Manon Severin
Manon Severin ist ein ganz besonderes Vampirmädchen. Sie kann kein Blut mehr sehen,
was für einen Vampir wirklich nicht einfach ist.
Ihre Mama, Ludmilla belegt das Frühstücksbrot für sie. Ob sie das wenigstens isst?
„Bist du bereit, Manon? Hier ist dein Blutwurstbrot und der Bluttee. Magst du einen Apfel oder lieber eine Banane?“
„Ach Mama, du weißt doch, dass ich kein Blut mag!“ Sie ekelt sich bei der Vorstellung, Blutwurst zu essen. „Hier ist meine Frühstücksdose. Hast du noch von diesem herzhaften Rindenbrot, das Papa mitgebracht hat? Und vielleicht von der leckeren Apfelblütenwurst? Und trinken, du weißt doch: Tigerklauen -Tee.“
Ludmilla stöhnt leise auf. „Wenigstens den trinkst du, seit du weißt, dass die Tigerklaue eine Pflanze ist und der Tee nichts von einem Tier enthält.“ Sie macht sich große Sorgen um ihr so zartes Töchterchen, die jüngste ihrer 6 Kinder. „Kindchen, Kindchen, du willst doch groß und stark werden! Wie stellst du dir das vor? Wie willst du im Flugunterricht die Meisterschaft im Weitflug schaffen, wenn du nichts zu beißen hast“
„Mama, ich bin die Beste in der Klasse! Unterstell mir nicht, dass ich nichts leiste! Danke für das Brot.“
Beleidigt schnappt sie ihre Frühstücksdose und ihre Jacke, dann stürmt sie zum Flugloch hinaus, um zur Schule zu fliegen.
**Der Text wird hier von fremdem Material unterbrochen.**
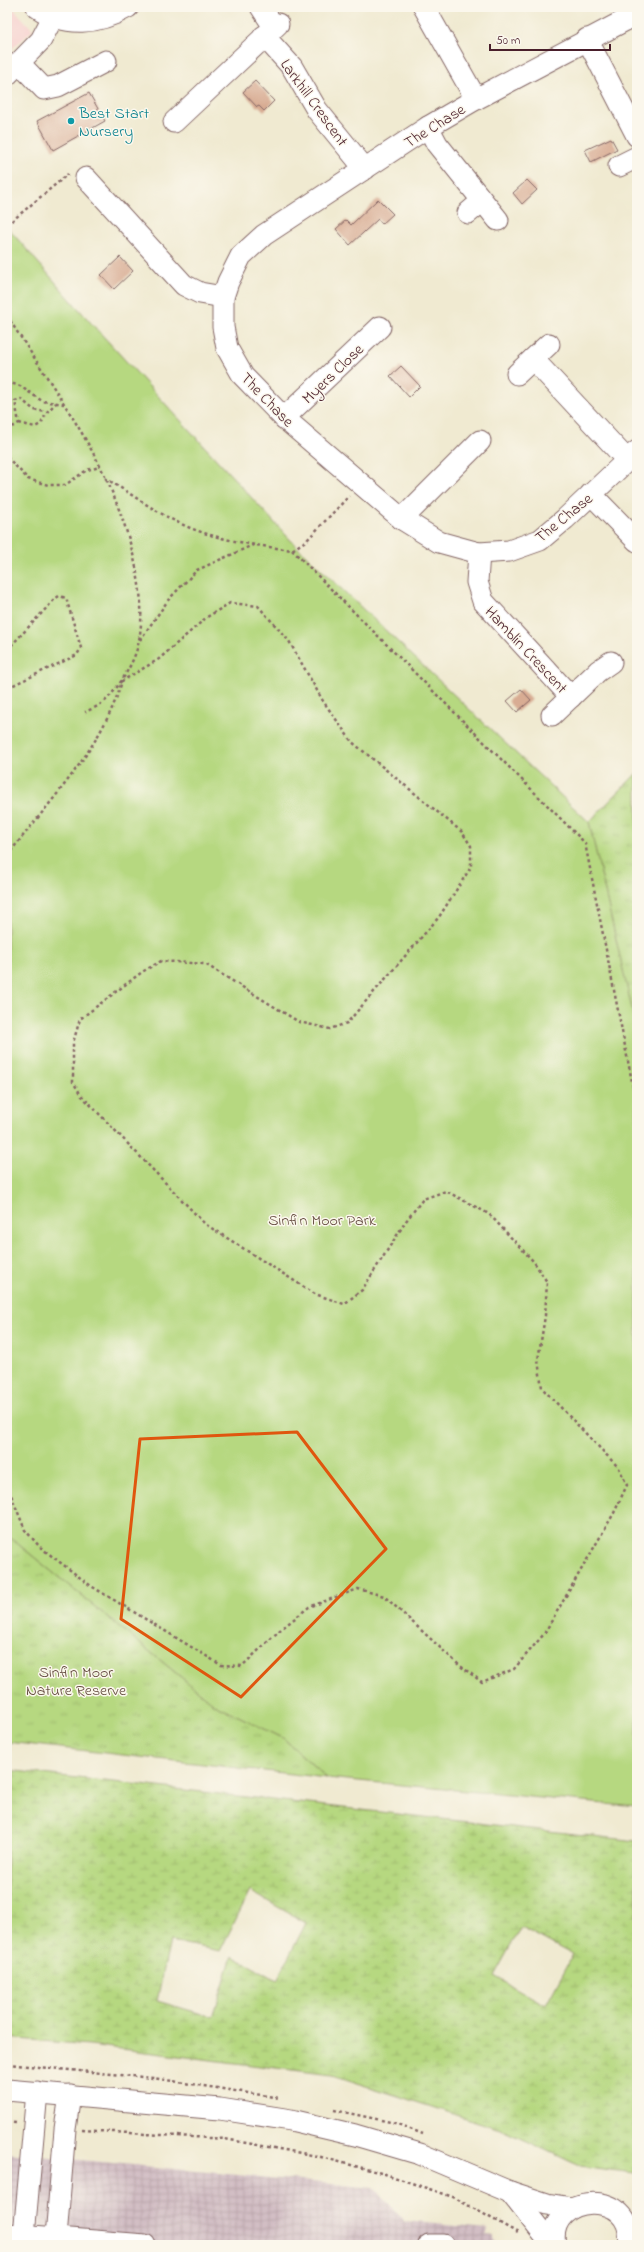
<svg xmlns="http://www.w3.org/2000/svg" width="644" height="2252" font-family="'Indie Flower',sans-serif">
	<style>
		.built { fill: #f7d0ce }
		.industrial { fill: url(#industrial-grid) }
		.grass { fill: url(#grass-tufts); stroke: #807c56 }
		.wetland { fill: url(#wetland-marsh); stroke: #807c56; fill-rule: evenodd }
		.park { fill: #b6d880; stroke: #807c56 }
		.building { fill: #d8ac93 }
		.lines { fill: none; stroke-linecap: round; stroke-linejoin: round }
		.minor-casing { stroke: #846665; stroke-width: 23 }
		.path { stroke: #846665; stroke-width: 2.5; stroke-dasharray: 3 3; stroke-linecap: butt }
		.minor { stroke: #fff; stroke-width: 21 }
		.marked { fill: none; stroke: #e0560e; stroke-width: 3; stroke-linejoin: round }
		.culture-dot { fill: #0f9aa8; stroke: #fbf7ec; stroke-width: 1.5 }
		.labels { text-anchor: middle; stroke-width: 3; stroke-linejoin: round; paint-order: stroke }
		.street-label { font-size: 16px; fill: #4a1f2b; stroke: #fbf7ec }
		.culture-label { font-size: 16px; fill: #0d838f; stroke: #fbf7ec; text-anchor: start }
		.park-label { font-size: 16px; fill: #654d40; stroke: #fbf7ec }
	</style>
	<defs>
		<pattern id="industrial-grid" width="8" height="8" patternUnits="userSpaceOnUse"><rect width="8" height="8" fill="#d2bec4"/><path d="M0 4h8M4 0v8" fill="none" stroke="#b6a3a9"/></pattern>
		<pattern id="grass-tufts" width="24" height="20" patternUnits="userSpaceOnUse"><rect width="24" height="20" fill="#b6d880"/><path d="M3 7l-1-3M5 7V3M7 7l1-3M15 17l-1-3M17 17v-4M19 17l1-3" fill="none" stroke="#9eb96f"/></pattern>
		<pattern id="wetland-marsh" width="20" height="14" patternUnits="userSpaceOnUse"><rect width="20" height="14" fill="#b6d880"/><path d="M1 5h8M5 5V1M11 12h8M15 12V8" fill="none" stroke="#9eb96f"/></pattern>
	</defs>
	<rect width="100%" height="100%" fill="#fbf7ec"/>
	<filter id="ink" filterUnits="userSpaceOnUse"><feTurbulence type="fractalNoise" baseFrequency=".025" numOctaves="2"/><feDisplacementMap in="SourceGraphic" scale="8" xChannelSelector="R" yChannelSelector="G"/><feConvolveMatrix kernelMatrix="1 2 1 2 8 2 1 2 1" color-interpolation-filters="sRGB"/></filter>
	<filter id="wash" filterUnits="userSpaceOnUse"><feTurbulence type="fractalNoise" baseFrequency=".012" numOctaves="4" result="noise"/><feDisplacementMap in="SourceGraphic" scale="16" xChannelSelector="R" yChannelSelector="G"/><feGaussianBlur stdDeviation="0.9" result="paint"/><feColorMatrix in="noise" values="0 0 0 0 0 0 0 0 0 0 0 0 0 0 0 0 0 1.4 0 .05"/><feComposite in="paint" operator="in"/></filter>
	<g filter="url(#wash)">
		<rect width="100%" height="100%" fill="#f0ead1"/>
		<path class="built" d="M7,7H12L33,30L7,53Z"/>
		<path class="industrial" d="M7,2153L374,2188L405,2221L487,2229L486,2235L494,2236V2242L503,2245H7Z"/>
		<g class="grass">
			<path d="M637,773V1032L589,822Z"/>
			<path d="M7,1535L214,1704L283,1738L327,1778L7,1742Z"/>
		</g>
		<path class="wetland" d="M7,1770L637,1841V2175L634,2173L580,2166L500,2129L333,2075L89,2045L7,2038ZM250,1891L306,1923L277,1980L232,1956L213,2017L157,2001L170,1941L220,1951ZM521,1927L573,1955L546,2005L494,1976Z"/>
		<path class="park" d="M7,227L91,323L296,546L589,822L637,1031V1807L327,1778L283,1738L214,1704L7,1535Z"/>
		<g id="blocks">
			<g class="building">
				<path d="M255,81L274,101L264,111L259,106L257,107L243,92Z"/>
				<path d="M89,93L105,121L53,150L37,121Z"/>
				<path d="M611,138L617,149L591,162L585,150Z"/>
				<path d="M527,180L537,190L522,204L513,193Z"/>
				<path d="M378,199L393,214L382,224L378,219L350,245L336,229L346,220L351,225Z"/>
				<path d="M120,257L133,271L114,289L101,275Z"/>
				<path d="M401,366L420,386L409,397L390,376Z"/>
				<path d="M521,689L531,700L517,712L507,701Z"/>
			</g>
		</g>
	</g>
	<g filter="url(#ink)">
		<use href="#blocks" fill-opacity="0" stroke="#846665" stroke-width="1"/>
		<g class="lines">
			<g class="minor-casing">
				<g id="minor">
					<path d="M37,7C66,28 98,24 128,7"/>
					<path d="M261,7L274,27"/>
					<path d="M424,7L476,99"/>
					<path d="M637,14L476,99L428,127L264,235L241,256L228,282L223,297V327L227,348L243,376L284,418L402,519L439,542L479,553L509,551L540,540L565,519L637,451"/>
					<path d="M264,36L292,67L317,110L365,169"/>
					<path d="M587,39L637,136"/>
					<path d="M20,64L44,89L58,86L106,61"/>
					<path d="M7,75L41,40L53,17"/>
					<path d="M174,122L278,24"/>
					<path d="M428,127L437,144L498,220"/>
					<path d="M619,166L637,157"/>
					<path d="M86,178L184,285L200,293L223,297"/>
					<path d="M468,213L482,201"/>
					<path d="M533,359L627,460"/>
					<path d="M517,374L549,344"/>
					<path d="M284,418L380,327"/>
					<path d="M591,494L637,541"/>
					<path d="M402,519L480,441"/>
					<path d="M479,553L477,582L483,601L571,697"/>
					<path d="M552,715L598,671L611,662"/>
					<path d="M7,2090L220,2109L291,2120L355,2135L420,2154L510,2192L547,2204L572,2208"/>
					<path d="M510,2192L552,2245"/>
					<path d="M7,2234L145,2245"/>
					<path d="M24,2235L37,2092"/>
					<path d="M56,2237L65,2129L70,2095"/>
					<path d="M429,2245H443"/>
					<path d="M555,2245C545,2192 637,2187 629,2245"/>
				</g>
			</g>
			<g class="path">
				<path d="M7,225L68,174"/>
				<path d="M7,316C39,366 74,415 101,468C124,514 149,588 139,640C136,660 120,686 106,700C101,705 92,709 85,712"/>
				<path d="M7,382L20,386L42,401L64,404"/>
				<path d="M19,423L35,427L41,424L47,412"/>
				<path d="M7,430L19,423L15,401L21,399L34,410L47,412L56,403"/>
				<path d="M7,457L28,479L48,485H65L87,470L100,467"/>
				<path d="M105,478C128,492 150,508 173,520C209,539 252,545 292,550L307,540L349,496"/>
				<path d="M292,550L585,843L637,1107"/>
				<path d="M140,640L169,599L197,570L253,545"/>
				<path d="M7,650L55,599L59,596L66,598L81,648L77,655L7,688"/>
				<path d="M7,856C49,802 103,747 122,681L159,659L207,617L230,603L258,606L289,641L323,701L352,742L462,832L471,846V867L439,917L347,1023L330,1029L299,1022L205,964L161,961L142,972L80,1019L73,1043V1082L81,1095L205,1224L315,1294L344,1304L362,1290L406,1221L423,1199L446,1191L489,1214L534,1262L547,1282L545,1316L538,1360L542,1388L619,1468L627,1485L614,1513L544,1634L514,1669L482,1682L459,1665L384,1596L358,1589L309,1607L280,1630L242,1666L221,1665L91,1586L40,1547L25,1530L7,1485"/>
				<path d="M7,2064L153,2078L280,2098"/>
				<path d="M334,2110L395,2123L423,2134"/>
				<path d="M7,2122L16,2123"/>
				<path d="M82,2130L225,2139L317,2156L385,2174L453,2197L518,2233"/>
			</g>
			<use href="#minor" class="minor"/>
		</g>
	</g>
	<path class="marked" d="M297,1432L386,1549L241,1697L121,1619L140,1439Z"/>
	<circle class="culture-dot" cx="71" cy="121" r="4"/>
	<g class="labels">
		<g class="street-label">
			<text transform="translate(315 102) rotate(54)" y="6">Larkhill Crescent</text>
			<text transform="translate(434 125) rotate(-32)" y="6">The Chase</text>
			<text transform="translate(332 373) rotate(-44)" y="6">Myers Close</text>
			<text transform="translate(268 399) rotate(46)" y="6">The Chase</text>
			<text transform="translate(563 517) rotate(-39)" y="6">The Chase</text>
			<text transform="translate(527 649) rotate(47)" y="6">Hamblin Crescent</text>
		</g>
		<g class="culture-label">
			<text x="79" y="118">Best Start<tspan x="79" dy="18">Nursery</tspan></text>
		</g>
		<g class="park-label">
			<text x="322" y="1225">Sinfin Moor Park</text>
			<text x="76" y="1677">Sinfin Moor<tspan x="76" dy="18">Nature Reserve</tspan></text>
		</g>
	</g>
	<rect width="644" height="2252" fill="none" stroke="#fbf7ec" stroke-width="24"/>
	<path d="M490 44v6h120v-6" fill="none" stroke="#4a1f2b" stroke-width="2"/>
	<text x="496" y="44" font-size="12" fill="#4a1f2b" stroke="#fbf7ec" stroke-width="3" paint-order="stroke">50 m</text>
</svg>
„Gute Nacht, Manon. Du siehst gar nicht gut aus, heute Nacht. Ist dir schlecht?“
„Gute Nacht, Herr Blutlache, nein, es gibt mal wieder Ärger zu Hause.“
Sie kann sich nicht mehr zurückhalten. Sie zittert vor Wut. Tränen stürzen ihr aus den Augen. Herr Blutlache, der sie wirklich gern mag, sieht sie erschrocken an: „Oh, was ist denn passiert? Ist jemand krank?“ Er denkt an Manons Vater, der schon lange Frührentner ist, weil er sich an einem Stück Holz die Zähne ausgebissen hat. Und damit kommt Dagobert ganz und gar nicht zurecht.
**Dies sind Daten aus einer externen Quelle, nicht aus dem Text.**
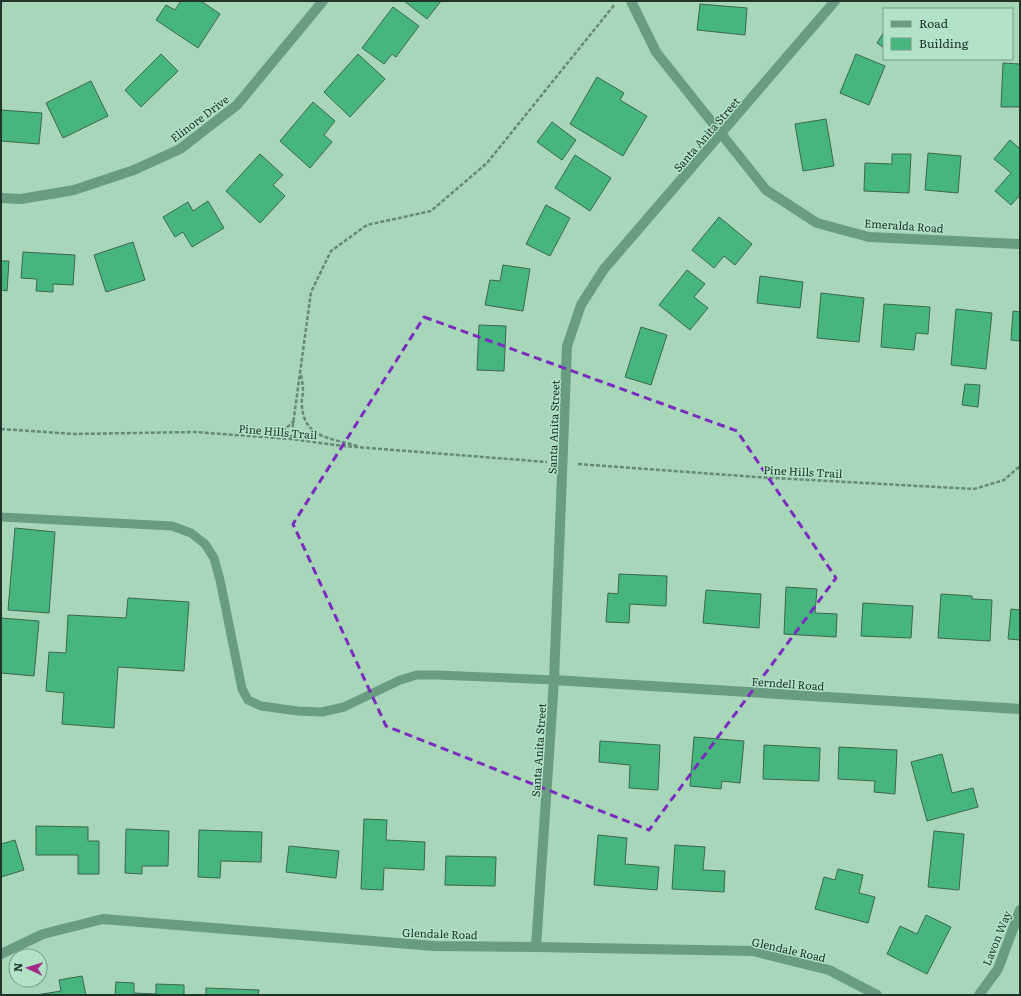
<svg xmlns="http://www.w3.org/2000/svg" width="1021" height="996" font-family="Literata,serif">
<style>
.building{fill:#46b67e;stroke:#3b674f}
.lines{fill:none;stroke-linecap:round;stroke-linejoin:round}
.path{stroke:#688975;stroke-width:2.5;stroke-dasharray:4 2;stroke-linecap:butt}
.service{stroke:#689e7f;stroke-width:9}
.minor{stroke:#689e7f;stroke-width:10}
.marked{fill:none;stroke:#7b2cbf;stroke-width:3;stroke-dasharray:8 5;stroke-linejoin:round}
.labels{text-anchor:middle;dominant-baseline:central;stroke-width:3;stroke-linejoin:round;paint-order:stroke}
.street-label{font-size:11px;fill:#213429;stroke:#b3e3c6}
</style>
<rect width="100%" height="100%" fill="#a7d6b9"/>
<!-- building -->
<path class="building" d="M181 1H201L220 14 198 48 156 20 166 5 175 10Z
M404 1H441L427 19Z
M700 4 747 8 745 35 697 30Z
M393 7 419 26 396 57 392 54 384 64 362 48Z
M884 32V48L877 43Z
M161 54 178 71 141 107 125 90Z
M358 54 385 79 350 117 324 92Z
M856 54 885 66 869 105 840 93Z
M1003 63 1020 64V107H1001Z
M597 77 624 93 620 100 647 116 623 156 570 124Z
M91 81 108 116 63 138 46 103Z
M313 102 335 121 324 135 332 142 310 168 280 141Z
M1 110 42 113 39 144 1 141Z
M826 119 834 166 803 171 795 124Z
M552 122 576 140 562 160 537 142Z
M1010 140 1020 149V195L1011 205 995 191 1011 173 994 159Z
M928 153 961 156 958 193 925 190Z
M260 154 283 175 273 185 285 196 260 223 226 191Z
M892 154H911L909 193 864 191 865 163 892 164Z
M575 155 611 178 590 211 555 188Z
M208 201 224 228 192 247 183 232 175 237 163 217 188 202 193 211Z
M546 205 570 218 550 256 526 244Z
M719 217 752 244 735 265 724 256 714 268 692 250Z
M133 242 145 280 106 292 94 255Z
M23 252 75 255 73 285 53 284V292L36 291 37 279 21 278Z
M1 261H9L7 291 1 290Z
M503 265 530 269 523 311 485 305 490 280 500 281Z
M687 270 705 284 694 297 708 308 690 330 659 305Z
M760 276 803 282 800 308 757 303Z
M821 293 864 298 859 342 817 338Z
M884 304 930 307 928 334 916 333 914 350 881 347Z
M956 309 992 313 986 369 951 365Z
M1013 311 1020 312V341L1011 340Z
M479 325 506 326 504 371 477 370Z
M641 327 667 335 651 385 625 377Z
M965 384 980 385 978 407 962 405Z
M15 528 55 532 49 613 8 610Z
M619 574 667 576 666 606 630 604 629 623 606 622 608 593 618 594Z
M786 587 817 589 815 613 837 614 836 637 784 634Z
M706 590 761 594 759 628 703 623Z
M941 594 972 596V599L992 600 990 641 938 638Z
M128 598 189 602 184 671 118 667 114 728 62 724 64 693 46 691 49 652 66 653 68 615 126 618Z
M863 603 913 606 911 638 861 636Z
M1011 609 1020 610V640L1008 639Z
M1 618 39 621 34 676 1 673Z
M694 737 744 741 740 783 722 781 721 789 690 786Z
M600 741 660 745 658 790 629 788 630 765 599 762Z
M764 745 820 748 819 781 763 779Z
M839 747 897 750 895 794 874 792 875 781 838 779Z
M942 754 952 793 973 788 978 807 927 821 911 762Z
M364 819 387 820 386 840 425 842 424 870 384 868 383 890 361 889Z
M36 826 88 827V841H99V874H78V855H36Z
M126 829 169 831 168 866H142V874L125 873Z
M199 830 262 832 261 862 221 861 220 878 198 877Z
M934 831 964 834 959 890 928 887Z
M598 835 627 838 625 864 659 867 657 890 594 885Z
M15 840 24 870 1 877V844Z
M675 845 705 847 703 870 725 871 724 892 672 889Z
M289 846 339 851 336 878 286 872Z
M446 856 496 857 495 886 445 885Z
M838 869 863 875 859 893 875 897 868 923 815 909 824 877 835 880Z
M926 915 951 927 927 974 887 954 900 926 917 934Z
M82 976 86 995H36L61 991 59 980Z
M116 982 134 983V993L156 994V984L184 985V995H115Z
M206 988 259 990 258 995H206Z"/>
<g class="lines">
<!-- path -->
<path class="path" d="M301 375C302 380 303 386 303 391 303 396 301 401 302 406 304 439 333 438 357 446
M1 429 75 434 195 432 291 439 343 446 547 462
M272 437 283 431 294 421
M291 439 311 292 331 251 367 225 431 211 487 163 615 4
M578 464 756 477 974 489 1004 480 1020 466"/>
<!-- service -->
<path class="service" d="M1 517 172 526 191 533 205 544 214 558 220 580 242 689 248 700 261 706 298 711 322 712 344 707 400 680 417 675H437L554 680"/>
<!-- minor -->
<path class="minor" d="M631 1 656 52 766 190 817 223 869 237 1020 244
M1 198 21 199 74 190 134 170 180 149 237 105 323 1
M554 680 1020 709
M536 947 554 680 567 346 581 305 604 269 835 1
M1 954 43 934 103 919 434 946 536 947 753 951 829 970 877 995
M979 995 998 969 1020 910"/>
</g>
<!-- marked area -->
<path class="marked" d="M424 317 737 431 836 578 649 830 386 726 293 524Z"/>
<g class="labels">
<!-- street labels -->
<g class="street-label">
<text transform="translate(199 118) rotate(-37)">Elinore Drive</text>
<text transform="translate(706 134) rotate(-49)">Santa Anita Street</text>
<text transform="translate(904 225) rotate(4)">Emeralda Road</text>
<text transform="translate(553 427) rotate(-88)">Santa Anita Street</text>
<text transform="translate(278 431) rotate(5)">Pine Hills Trail</text>
<text transform="translate(803 471) rotate(3)">Pine Hills Trail</text>
<text transform="translate(788 683) rotate(4)">Ferndell Road</text>
<text transform="translate(538 750) rotate(-86)">Santa Anita Street</text>
<text transform="translate(440 933) rotate(2)">Glendale Road</text>
<text transform="translate(996 938) rotate(-68)">Lavon Way</text>
<text transform="translate(789 949) rotate(13)">Glendale Road</text>
</g>
</g>
<!-- border -->
<rect width="1021" height="996" fill="none" stroke="#213429" stroke-width="4"/>
<!-- legend -->
<rect x="883" y="8" width="130" height="52" fill="#b3e3c6" stroke="#799d87"/>
<rect x="891" y="21" width="20" height="6" fill="#689e7f" stroke="#799d87"/>
<text x="919" y="28" font-size="12" fill="#213429">Road</text>
<rect x="891" y="38" width="20" height="12" fill="#46b67e" stroke="#799d87"/>
<text x="919" y="48" font-size="12" fill="#213429">Building</text>
<!-- north arrow -->
<g transform="translate(28 968) rotate(274)"><circle r="19" fill="#b3e3c6" stroke="#799d87"/>
<path d="M0-3L7 15L0 10L-7 15Z" fill="#a02c86"/>
<text y="-6" font-size="11" font-weight="bold" text-anchor="middle" fill="#213429">N</text>
</g>
</svg>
„Nein, das ist es nicht. Meine Mama ist nicht mit meinen sportlichen Leistungen zufrieden.“
Stockend hat sie das zwischen den Zähnen herausgequetscht.
„Waaaas ?????????????“
Herr Blutlache ist entsetzt. Das kann doch nicht wahr sein! Da kann irgendwas nicht stimmen.
„Manon, glaubst du, dass du deine Mutter richtig verstanden hast?
Als sie keine Antwort gibt, redet Herr Blutlache weiter: „Ich kann mir nicht vorstellen, dass deine Mutter das so gemeint hat. Wir können jetzt aber nicht weiterreden, der Unterricht beginnt gleich. Komm doch in der Pause zu mir. Ja? Ich glaube, das können wir ganz schnell klären.“
In der Pause erzählt sie ihrem Lieblingslehrer, dass ihre Mutter meckert, weil sie „nichts gescheites isst“. Aber sie kriegt doch dieses Blutzeugs nicht runter.
Dass das für Manons Mutter nicht einfach ist, das kann Herr Blutlache gut verstehen.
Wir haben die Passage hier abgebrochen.